### Data for this exercise ###
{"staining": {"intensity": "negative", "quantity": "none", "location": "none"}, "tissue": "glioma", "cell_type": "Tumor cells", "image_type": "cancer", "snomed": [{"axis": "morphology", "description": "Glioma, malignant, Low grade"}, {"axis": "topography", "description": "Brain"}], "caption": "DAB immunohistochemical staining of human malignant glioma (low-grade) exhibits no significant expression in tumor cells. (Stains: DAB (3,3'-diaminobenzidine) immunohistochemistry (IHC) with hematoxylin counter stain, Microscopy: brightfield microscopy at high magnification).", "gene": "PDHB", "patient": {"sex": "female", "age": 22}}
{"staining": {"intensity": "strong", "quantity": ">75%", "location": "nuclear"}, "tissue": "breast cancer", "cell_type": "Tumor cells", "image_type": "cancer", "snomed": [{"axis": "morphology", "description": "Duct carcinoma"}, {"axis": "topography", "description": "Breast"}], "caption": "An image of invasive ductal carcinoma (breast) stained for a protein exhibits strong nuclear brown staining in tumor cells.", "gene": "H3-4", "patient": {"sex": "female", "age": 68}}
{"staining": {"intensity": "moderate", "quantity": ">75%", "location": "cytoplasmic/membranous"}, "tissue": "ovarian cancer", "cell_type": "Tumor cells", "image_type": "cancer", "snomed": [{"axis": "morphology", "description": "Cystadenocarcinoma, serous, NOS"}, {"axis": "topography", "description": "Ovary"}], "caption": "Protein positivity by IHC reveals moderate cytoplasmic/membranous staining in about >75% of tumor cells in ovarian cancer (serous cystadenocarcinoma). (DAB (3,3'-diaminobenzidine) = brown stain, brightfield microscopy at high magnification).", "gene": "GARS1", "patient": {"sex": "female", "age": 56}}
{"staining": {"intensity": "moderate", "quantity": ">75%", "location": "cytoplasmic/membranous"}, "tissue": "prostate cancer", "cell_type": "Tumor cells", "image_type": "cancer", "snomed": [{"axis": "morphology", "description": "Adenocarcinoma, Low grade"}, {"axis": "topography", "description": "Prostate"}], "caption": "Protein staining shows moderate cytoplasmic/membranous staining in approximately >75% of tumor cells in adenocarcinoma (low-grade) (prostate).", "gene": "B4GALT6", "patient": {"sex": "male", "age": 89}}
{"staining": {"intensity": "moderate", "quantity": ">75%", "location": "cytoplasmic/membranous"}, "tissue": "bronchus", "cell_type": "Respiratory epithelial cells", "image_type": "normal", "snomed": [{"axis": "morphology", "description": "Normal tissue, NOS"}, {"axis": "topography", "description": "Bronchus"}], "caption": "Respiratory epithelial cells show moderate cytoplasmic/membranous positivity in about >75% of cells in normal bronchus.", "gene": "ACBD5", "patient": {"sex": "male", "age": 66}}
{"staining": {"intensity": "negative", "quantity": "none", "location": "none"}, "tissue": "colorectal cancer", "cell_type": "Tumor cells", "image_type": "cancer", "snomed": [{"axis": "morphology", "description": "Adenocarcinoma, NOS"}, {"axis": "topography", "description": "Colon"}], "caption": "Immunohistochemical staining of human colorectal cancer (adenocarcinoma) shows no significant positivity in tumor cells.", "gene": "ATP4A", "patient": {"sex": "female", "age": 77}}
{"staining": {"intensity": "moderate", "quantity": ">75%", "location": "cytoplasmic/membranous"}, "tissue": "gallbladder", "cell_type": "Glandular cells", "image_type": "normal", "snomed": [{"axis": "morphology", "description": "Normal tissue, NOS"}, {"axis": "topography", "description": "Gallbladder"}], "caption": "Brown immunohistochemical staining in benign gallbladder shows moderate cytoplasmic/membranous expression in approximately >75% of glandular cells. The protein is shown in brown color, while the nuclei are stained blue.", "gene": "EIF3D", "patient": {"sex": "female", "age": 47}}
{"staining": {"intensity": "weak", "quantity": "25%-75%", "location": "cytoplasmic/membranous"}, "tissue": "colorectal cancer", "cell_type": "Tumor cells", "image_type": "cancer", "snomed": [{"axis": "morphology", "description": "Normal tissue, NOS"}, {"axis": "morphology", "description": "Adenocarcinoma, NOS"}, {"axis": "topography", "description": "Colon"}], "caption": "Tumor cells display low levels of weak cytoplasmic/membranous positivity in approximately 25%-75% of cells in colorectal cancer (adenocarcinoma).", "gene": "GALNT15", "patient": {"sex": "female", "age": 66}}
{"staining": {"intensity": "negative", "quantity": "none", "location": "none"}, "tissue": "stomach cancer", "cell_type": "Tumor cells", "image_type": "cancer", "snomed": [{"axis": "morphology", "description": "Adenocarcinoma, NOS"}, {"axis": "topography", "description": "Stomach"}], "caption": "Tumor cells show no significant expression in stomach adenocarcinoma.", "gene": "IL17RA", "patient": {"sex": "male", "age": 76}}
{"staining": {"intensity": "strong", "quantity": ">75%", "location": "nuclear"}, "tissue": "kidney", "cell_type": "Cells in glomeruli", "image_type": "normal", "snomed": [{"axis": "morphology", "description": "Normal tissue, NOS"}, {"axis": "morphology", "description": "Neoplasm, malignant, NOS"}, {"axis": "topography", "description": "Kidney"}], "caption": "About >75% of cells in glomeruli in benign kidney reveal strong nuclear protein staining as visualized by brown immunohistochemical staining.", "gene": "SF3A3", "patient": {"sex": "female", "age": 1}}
###
Task instructions: Transcribe the records exactly as given.

Exercise solution:
{"staining": {"intensity": "negative", "quantity": "none", "location": "none"}, "tissue": "glioma", "cell_type": "Tumor cells", "image_type": "cancer", "snomed": [{"axis": "morphology", "description": "Glioma, malignant, Low grade"}, {"axis": "topography", "description": "Brain"}], "caption": "DAB immunohistochemical staining of human malignant glioma (low-grade) exhibits no significant expression in tumor cells. (Stains: DAB (3,3'-diaminobenzidine) immunohistochemistry (IHC) with hematoxylin counter stain, Microscopy: brightfield microscopy at high magnification).", "gene": "PDHB", "patient": {"sex": "female", "age": 22}}
{"staining": {"intensity": "strong", "quantity": ">75%", "location": "nuclear"}, "tissue": "breast cancer", "cell_type": "Tumor cells", "image_type": "cancer", "snomed": [{"axis": "morphology", "description": "Duct carcinoma"}, {"axis": "topography", "description": "Breast"}], "caption": "An image of invasive ductal carcinoma (breast) stained for a protein exhibits strong nuclear brown staining in tumor cells.", "gene": "H3-4", "patient": {"sex": "female", "age": 68}}
{"staining": {"intensity": "moderate", "quantity": ">75%", "location": "cytoplasmic/membranous"}, "tissue": "ovarian cancer", "cell_type": "Tumor cells", "image_type": "cancer", "snomed": [{"axis": "morphology", "description": "Cystadenocarcinoma, serous, NOS"}, {"axis": "topography", "description": "Ovary"}], "caption": "Protein positivity by IHC reveals moderate cytoplasmic/membranous staining in about >75% of tumor cells in ovarian cancer (serous cystadenocarcinoma). (DAB (3,3'-diaminobenzidine) = brown stain, brightfield microscopy at high magnification).", "gene": "GARS1", "patient": {"sex": "female", "age": 56}}
{"staining": {"intensity": "moderate", "quantity": ">75%", "location": "cytoplasmic/membranous"}, "tissue": "prostate cancer", "cell_type": "Tumor cells", "image_type": "cancer", "snomed": [{"axis": "morphology", "description": "Adenocarcinoma, Low grade"}, {"axis": "topography", "description": "Prostate"}], "caption": "Protein staining shows moderate cytoplasmic/membranous staining in approximately >75% of tumor cells in adenocarcinoma (low-grade) (prostate).", "gene": "B4GALT6", "patient": {"sex": "male", "age": 89}}
{"staining": {"intensity": "moderate", "quantity": ">75%", "location": "cytoplasmic/membranous"}, "tissue": "bronchus", "cell_type": "Respiratory epithelial cells", "image_type": "normal", "snomed": [{"axis": "morphology", "description": "Normal tissue, NOS"}, {"axis": "topography", "description": "Bronchus"}], "caption": "Respiratory epithelial cells show moderate cytoplasmic/membranous positivity in about >75% of cells in normal bronchus.", "gene": "ACBD5", "patient": {"sex": "male", "age": 66}}
{"staining": {"intensity": "negative", "quantity": "none", "location": "none"}, "tissue": "colorectal cancer", "cell_type": "Tumor cells", "image_type": "cancer", "snomed": [{"axis": "morphology", "description": "Adenocarcinoma, NOS"}, {"axis": "topography", "description": "Colon"}], "caption": "Immunohistochemical staining of human colorectal cancer (adenocarcinoma) shows no significant positivity in tumor cells.", "gene": "ATP4A", "patient": {"sex": "female", "age": 77}}
{"staining": {"intensity": "moderate", "quantity": ">75%", "location": "cytoplasmic/membranous"}, "tissue": "gallbladder", "cell_type": "Glandular cells", "image_type": "normal", "snomed": [{"axis": "morphology", "description": "Normal tissue, NOS"}, {"axis": "topography", "description": "Gallbladder"}], "caption": "Brown immunohistochemical staining in benign gallbladder shows moderate cytoplasmic/membranous expression in approximately >75% of glandular cells. The protein is shown in brown color, while the nuclei are stained blue.", "gene": "EIF3D", "patient": {"sex": "female", "age": 47}}
{"staining": {"intensity": "weak", "quantity": "25%-75%", "location": "cytoplasmic/membranous"}, "tissue": "colorectal cancer", "cell_type": "Tumor cells", "image_type": "cancer", "snomed": [{"axis": "morphology", "description": "Normal tissue, NOS"}, {"axis": "morphology", "description": "Adenocarcinoma, NOS"}, {"axis": "topography", "description": "Colon"}], "caption": "Tumor cells display low levels of weak cytoplasmic/membranous positivity in approximately 25%-75% of cells in colorectal cancer (adenocarcinoma).", "gene": "GALNT15", "patient": {"sex": "female", "age": 66}}
{"staining": {"intensity": "negative", "quantity": "none", "location": "none"}, "tissue": "stomach cancer", "cell_type": "Tumor cells", "image_type": "cancer", "snomed": [{"axis": "morphology", "description": "Adenocarcinoma, NOS"}, {"axis": "topography", "description": "Stomach"}], "caption": "Tumor cells show no significant expression in stomach adenocarcinoma.", "gene": "IL17RA", "patient": {"sex": "male", "age": 76}}
{"staining": {"intensity": "strong", "quantity": ">75%", "location": "nuclear"}, "tissue": "kidney", "cell_type": "Cells in glomeruli", "image_type": "normal", "snomed": [{"axis": "morphology", "description": "Normal tissue, NOS"}, {"axis": "morphology", "description": "Neoplasm, malignant, NOS"}, {"axis": "topography", "description": "Kidney"}], "caption": "About >75% of cells in glomeruli in benign kidney reveal strong nuclear protein staining as visualized by brown immunohistochemical staining.", "gene": "SF3A3", "patient": {"sex": "female", "age": 1}}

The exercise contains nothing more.